Lucia gave a little indulgent smile.
“There didn’t seem much evidence for it from what you told me,” she said. “All you could be certain of was that they weren’t English.”
Georgie left his planchette with Lucia, in case she would consent to sit again to-morrow, and hurried back, it is unnecessary to state, not to his own house, but to Daisy’s. Vittoria was worth two of Abfou, he thought ... that communication about fire and water, that kindness to the suffering, and, hardly less, the keeping of loyalty alive. That made him feel rather guilty, for certainly loyalty to Lucia had flickered somewhat in consequence of her behaviour during the summer.
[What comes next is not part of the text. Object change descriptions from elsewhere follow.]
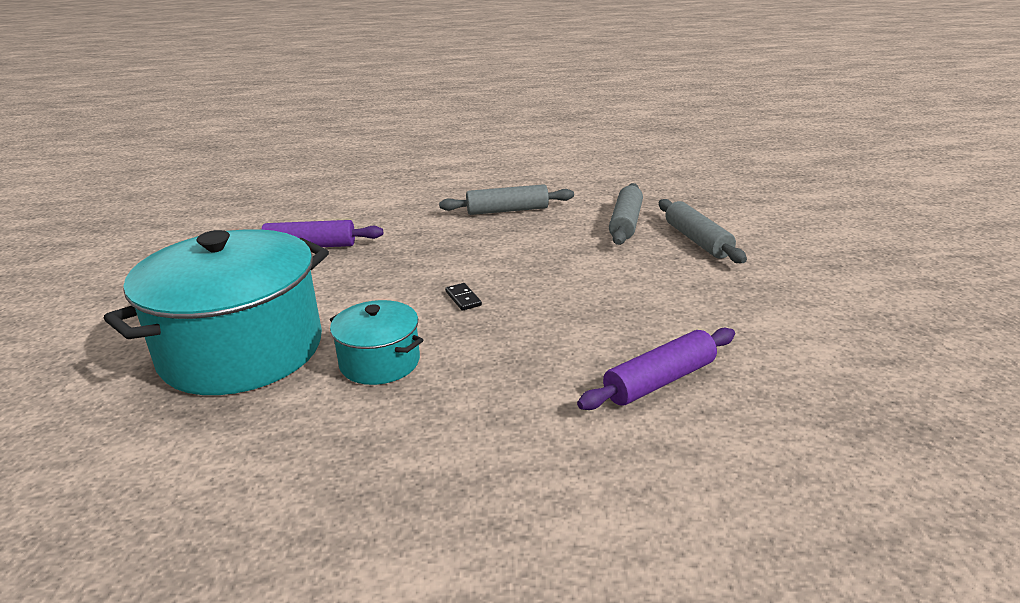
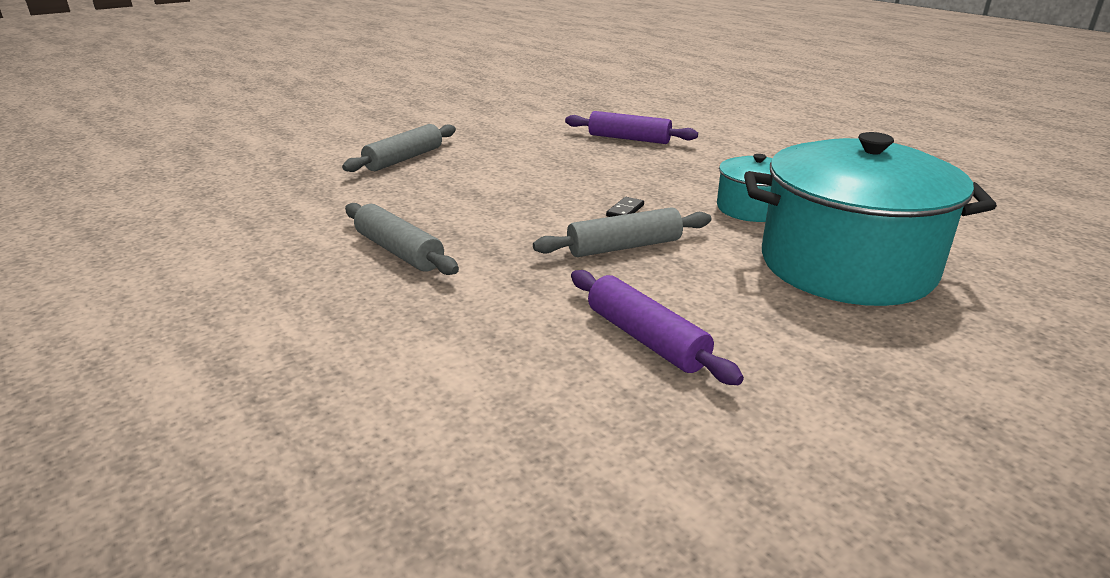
camera: 125 degrees left, 0 degrees up
(625, 223) = (386, 189): grey rolling pin -> grey rolling pin (624, 247)

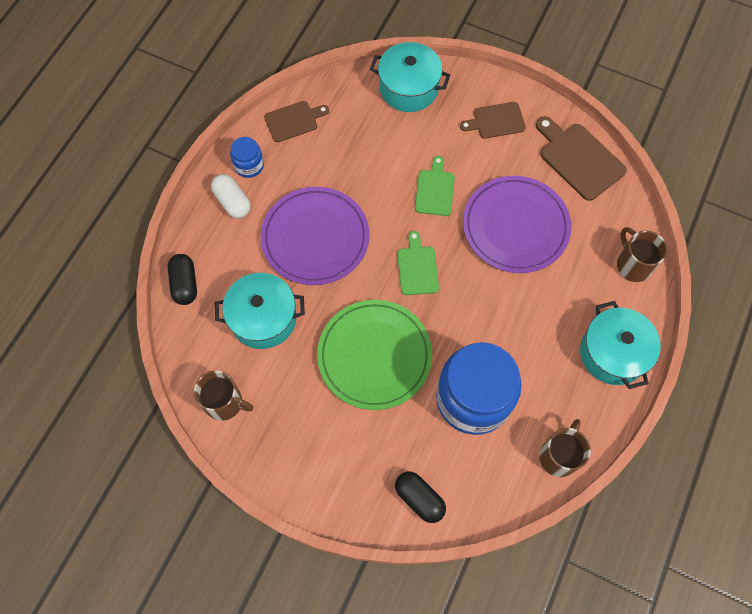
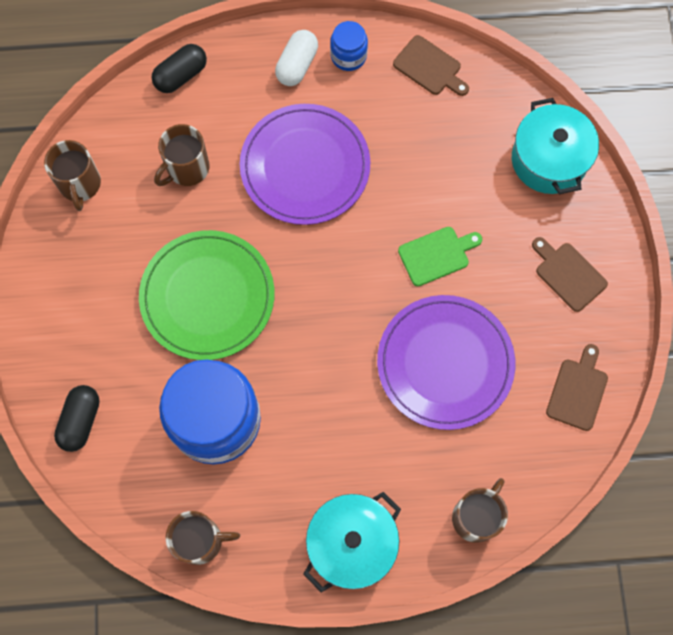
camera: 60 degrees right, 5 degrees up
(263, 318) = (187, 168): turquoise pot -> brown mug
(417, 268) = (332, 286): green cutting board -> none
(579, 159) = (578, 391): brown cutting board -> brown cutting board, size x0.64

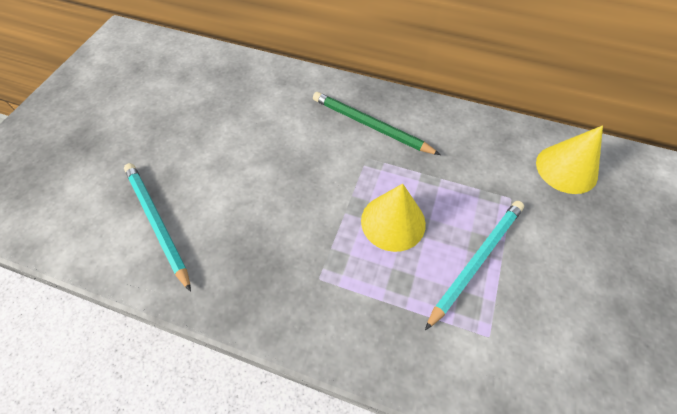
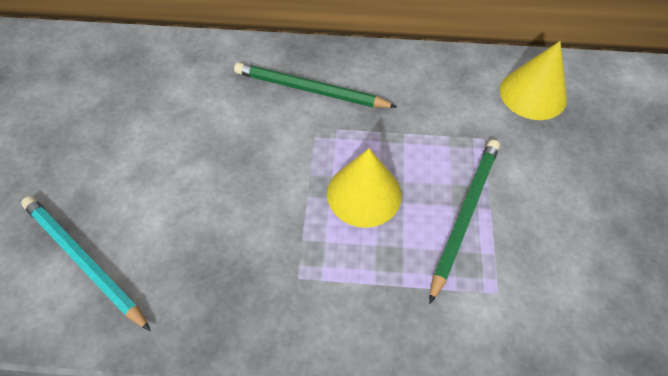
camera: 15 degrees left, 0 degrees up
(476, 260) = (464, 215): turquoise pencil -> green pencil

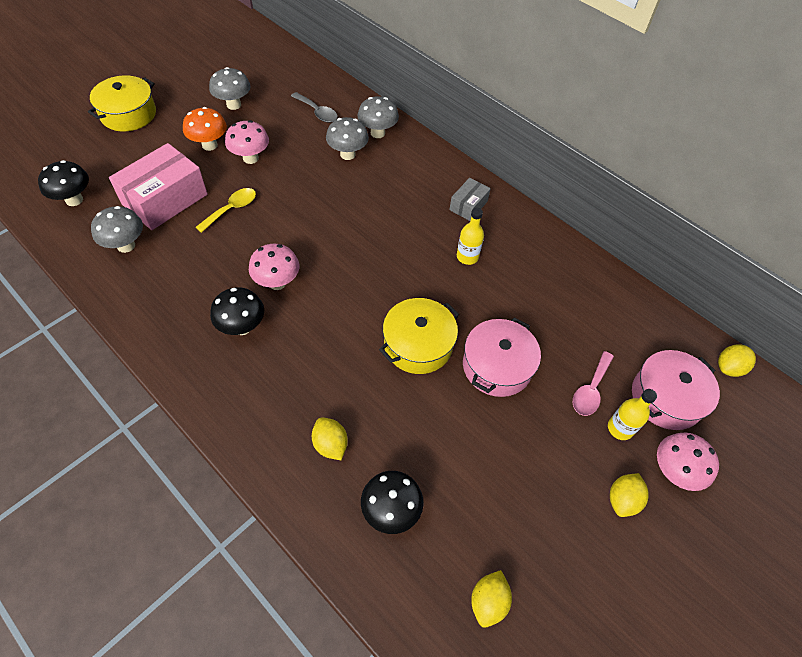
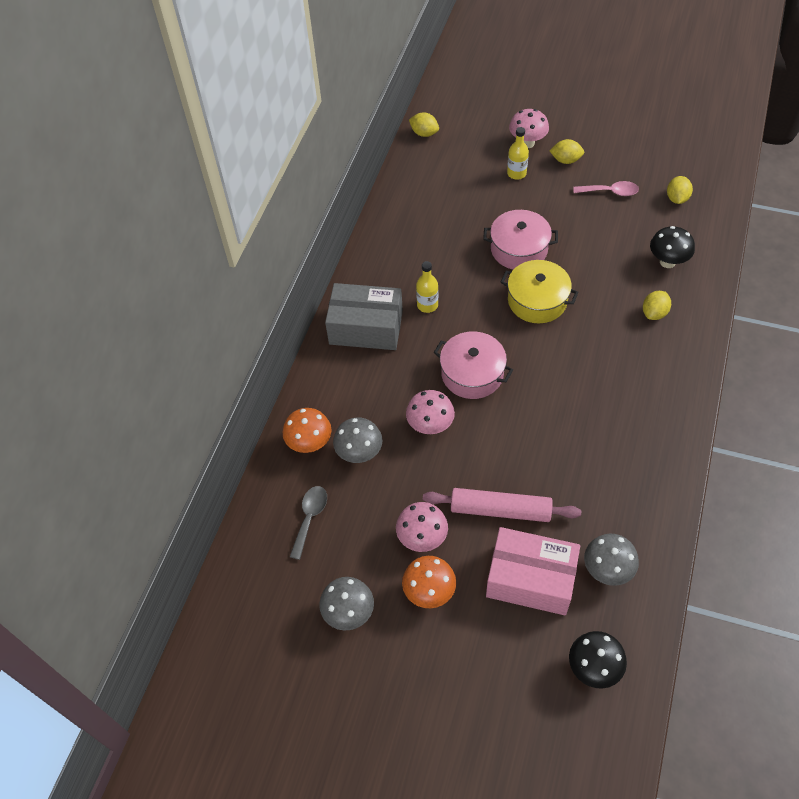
camera: 110 degrees left, 0 degrees up
(128, 114) = (437, 722): yellow pot -> none
(231, 209) = (500, 510): yellow spoon -> pink rolling pin
(242, 327) = (612, 420): black mushroom -> none
(277, 282) = (552, 422): pink mushroom -> pink mushroom (430, 426)
(377, 133) = (310, 444): grey mushroom -> orange mushroom
(468, 205) = (366, 327): grey box -> grey box, size x1.95
(488, 601) = (677, 198): yellow lemon -> yellow lemon turned 75 degrees counterclockwise
(590, 390) = (498, 195): pink spoon -> pink spoon (610, 192)
(666, 398) = (474, 157): pink pot -> pink pot (472, 374)

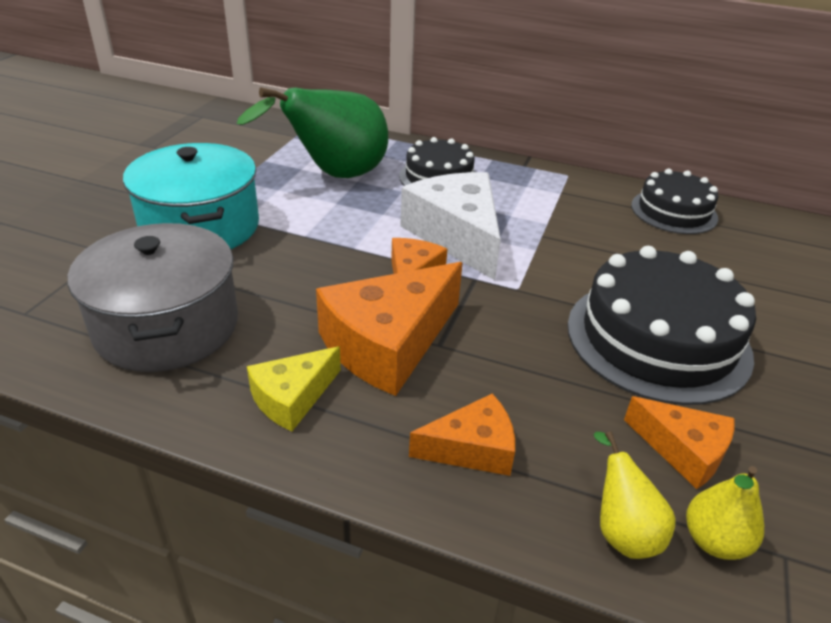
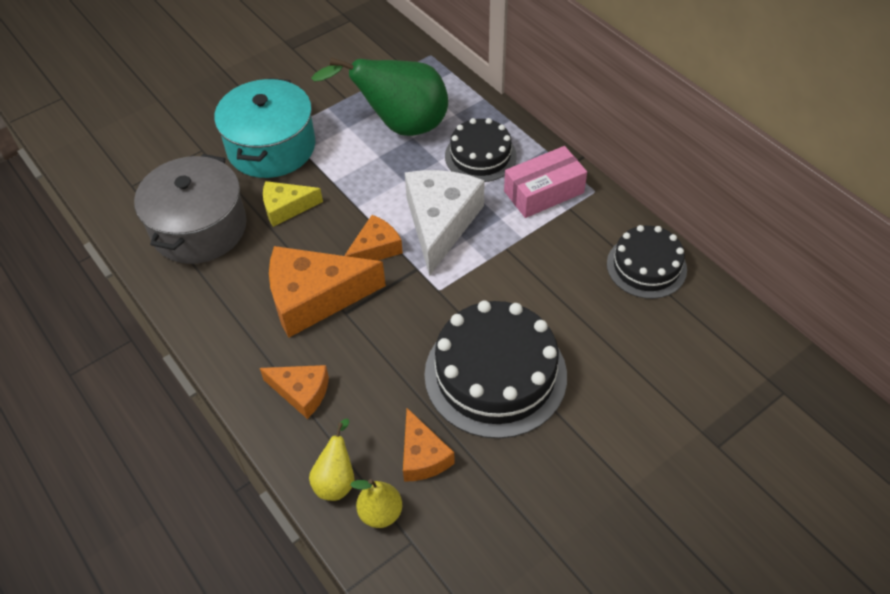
camera: 35 degrees right, 15 degrees up
(292, 397) = (231, 312): yellow cheese -> yellow cheese (286, 208)
(526, 187) = (544, 192): none -> pink box

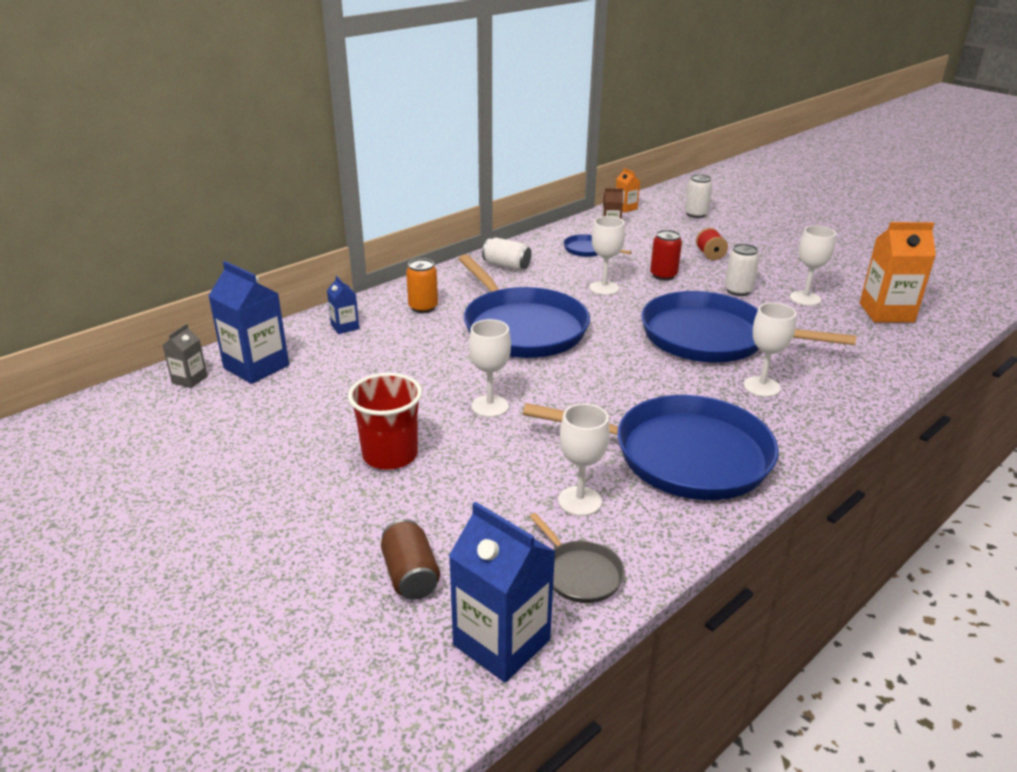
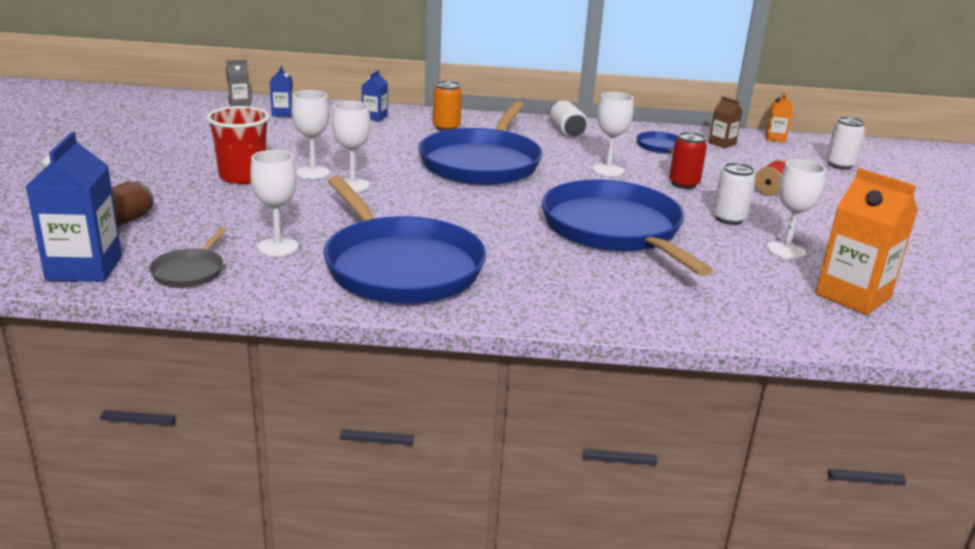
camera: 45 degrees right, 5 degrees down
(256, 367) = (282, 113): blue carton -> blue carton, size x0.52
(761, 387) = (570, 270): white goblet -> white goblet (313, 173)

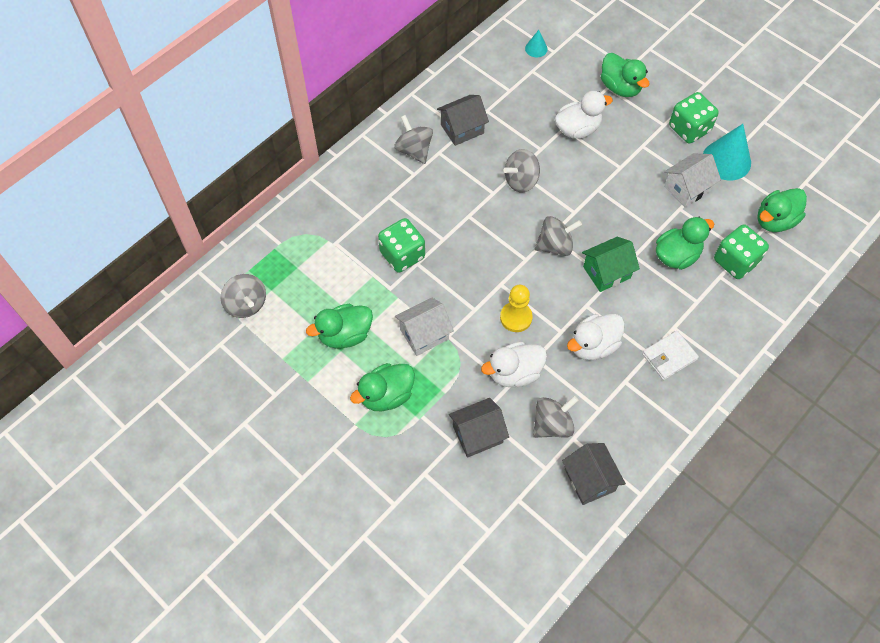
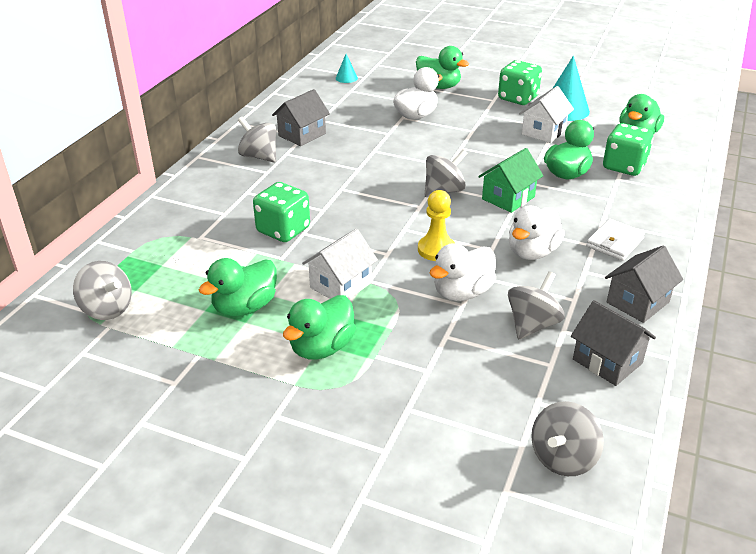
camera: 20 degrees left, 25 degrees down
(477, 434) = (452, 355): grey house -> grey house (637, 302)
(521, 181) = (381, 156): grey spinning top -> grey spinning top (563, 458)

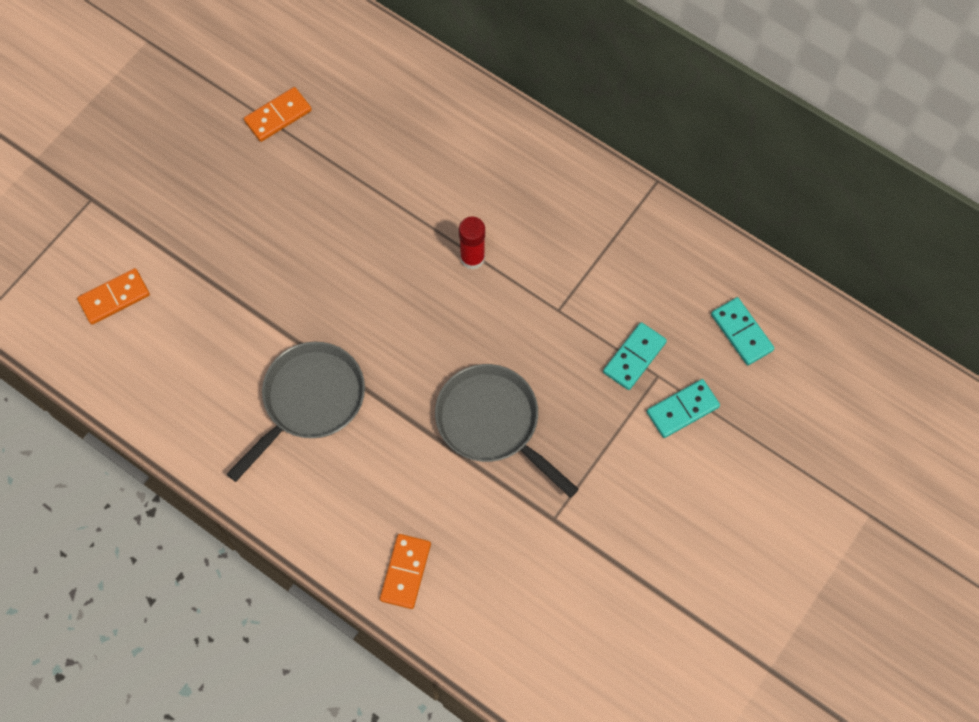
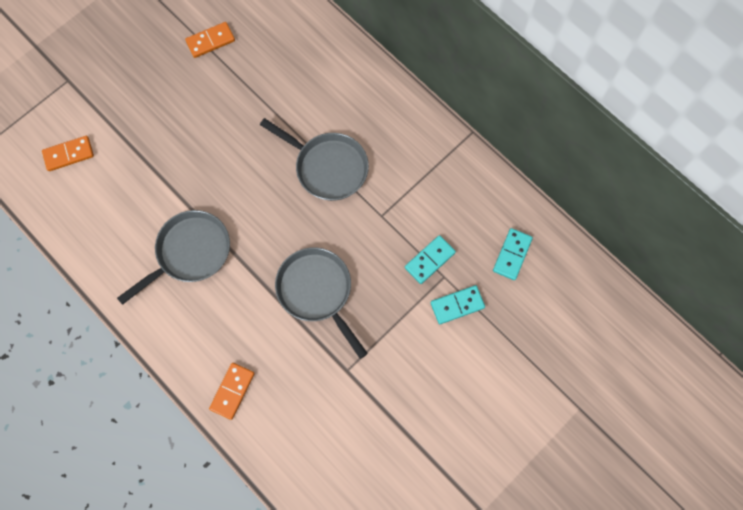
camera: 10 degrees right, 5 degrees up
(472, 258) = (327, 167): red glue stick -> grey pan
(742, 332) = (512, 255): turquoise domino -> turquoise domino turned 45 degrees clockwise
He gave a short account of these remarkable proceedings (omitting the loyalty) to Daisy, who took a superior and scornful attitude.
“Vittoria, indeed!” she said, “and Vecchia. Isn’t that Lucia all over, lugging in easy Italian like that? And Pug and the angry old lady. Glorifying herself, I call it. Why, that wasn’t even subconscious: her mind was full of it.”
“But how about the fire and water?” asked Georgie. “It does apply to the damp in the Museum and the oil-stoves.”
Daisy knew that her position as priestess of Abfou was tottering. It was true that she had not celebrated the mysteries of late, for Riseholme (and she) had got rather tired of Abfou, but it was gall and wormwood to think that Lucia should steal (steal was the word) her invention and bring it out under the patronage of Vittoria as something quite new.
“A pure fluke,” said Daisy. “If she’d written mutton and music, you would have found some interpretation for it. Such far-fetched nonsense!”
Georgie was getting rather heated. He remembered how when Abfou had written “death” it was held to apply to the mulberry-tree which Daisy believed she had killed by amateur root-pruning, so if it came to talking about far-fetched nonsense, he could have something to say. Besides, the mulberry-tree hadn’t died at all, so that if Abfou meant that he was wrong. But there was no good in indulging in recriminations with Daisy, not only for the sake of peace and quietness, but because Georgie could guess very well all she was feeling.
“But she didn’t write about mutton and music,” he observed, “so we needn’t discuss that. Then there was moonlight. I don’t know what that means.”